- _Exercise goal_
Would you reproduce exactly the lines below from the one holding "left hip: (497, 286, 1)" through the one holding "left hip: (686, 331, -10)", inclusive, and no others?

- _Records shown_
• • • •

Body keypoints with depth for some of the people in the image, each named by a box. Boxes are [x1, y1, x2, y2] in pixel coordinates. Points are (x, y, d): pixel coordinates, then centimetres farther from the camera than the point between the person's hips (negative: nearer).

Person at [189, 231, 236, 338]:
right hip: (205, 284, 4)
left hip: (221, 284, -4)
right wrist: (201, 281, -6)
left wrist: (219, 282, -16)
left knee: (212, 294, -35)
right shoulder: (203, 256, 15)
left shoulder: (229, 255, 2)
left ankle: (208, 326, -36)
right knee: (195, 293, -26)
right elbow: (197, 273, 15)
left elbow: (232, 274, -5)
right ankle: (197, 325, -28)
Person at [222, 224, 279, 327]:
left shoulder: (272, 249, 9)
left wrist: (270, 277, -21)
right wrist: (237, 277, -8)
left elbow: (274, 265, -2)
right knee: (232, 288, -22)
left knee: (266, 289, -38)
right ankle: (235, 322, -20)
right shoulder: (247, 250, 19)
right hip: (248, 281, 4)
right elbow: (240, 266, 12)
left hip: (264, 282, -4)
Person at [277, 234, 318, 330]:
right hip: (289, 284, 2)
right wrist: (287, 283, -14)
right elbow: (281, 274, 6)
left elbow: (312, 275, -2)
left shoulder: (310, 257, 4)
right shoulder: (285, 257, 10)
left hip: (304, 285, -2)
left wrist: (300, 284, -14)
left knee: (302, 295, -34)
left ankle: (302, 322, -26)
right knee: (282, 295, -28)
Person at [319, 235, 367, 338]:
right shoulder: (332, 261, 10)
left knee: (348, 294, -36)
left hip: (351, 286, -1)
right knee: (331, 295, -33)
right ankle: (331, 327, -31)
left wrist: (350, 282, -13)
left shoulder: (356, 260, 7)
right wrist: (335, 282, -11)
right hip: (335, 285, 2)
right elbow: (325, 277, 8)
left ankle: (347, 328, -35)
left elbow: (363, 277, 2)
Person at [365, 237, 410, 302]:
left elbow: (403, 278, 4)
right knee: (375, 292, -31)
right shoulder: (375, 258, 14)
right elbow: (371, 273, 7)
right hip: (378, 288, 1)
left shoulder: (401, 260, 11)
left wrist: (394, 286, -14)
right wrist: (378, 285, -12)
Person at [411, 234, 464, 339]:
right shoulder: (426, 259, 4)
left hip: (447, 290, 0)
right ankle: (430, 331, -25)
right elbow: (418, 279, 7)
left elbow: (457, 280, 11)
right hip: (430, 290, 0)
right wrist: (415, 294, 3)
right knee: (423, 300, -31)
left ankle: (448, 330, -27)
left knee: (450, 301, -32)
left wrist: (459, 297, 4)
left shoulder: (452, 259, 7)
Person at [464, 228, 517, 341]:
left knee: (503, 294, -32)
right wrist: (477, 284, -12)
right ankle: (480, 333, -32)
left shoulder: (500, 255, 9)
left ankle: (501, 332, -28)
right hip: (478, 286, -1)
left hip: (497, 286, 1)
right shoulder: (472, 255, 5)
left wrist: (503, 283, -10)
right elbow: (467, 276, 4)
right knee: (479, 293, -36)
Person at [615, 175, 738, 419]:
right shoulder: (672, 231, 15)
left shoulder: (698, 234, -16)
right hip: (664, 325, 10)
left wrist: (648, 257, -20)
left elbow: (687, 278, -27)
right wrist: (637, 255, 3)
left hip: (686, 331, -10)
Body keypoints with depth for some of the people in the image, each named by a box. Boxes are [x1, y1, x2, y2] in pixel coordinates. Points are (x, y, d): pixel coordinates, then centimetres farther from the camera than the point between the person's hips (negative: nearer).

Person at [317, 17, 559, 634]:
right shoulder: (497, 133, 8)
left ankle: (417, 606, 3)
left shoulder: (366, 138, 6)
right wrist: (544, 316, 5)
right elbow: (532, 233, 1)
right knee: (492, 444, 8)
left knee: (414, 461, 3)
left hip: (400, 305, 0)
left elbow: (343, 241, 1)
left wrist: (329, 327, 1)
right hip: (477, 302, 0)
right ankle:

• • • •

- _Output for this exercise_
left hip: (497, 286, 1)
right shoulder: (472, 255, 5)
left wrist: (503, 283, -10)
right elbow: (467, 276, 4)
right knee: (479, 293, -36)
Person at [615, 175, 738, 419]:
right shoulder: (672, 231, 15)
left shoulder: (698, 234, -16)
right hip: (664, 325, 10)
left wrist: (648, 257, -20)
left elbow: (687, 278, -27)
right wrist: (637, 255, 3)
left hip: (686, 331, -10)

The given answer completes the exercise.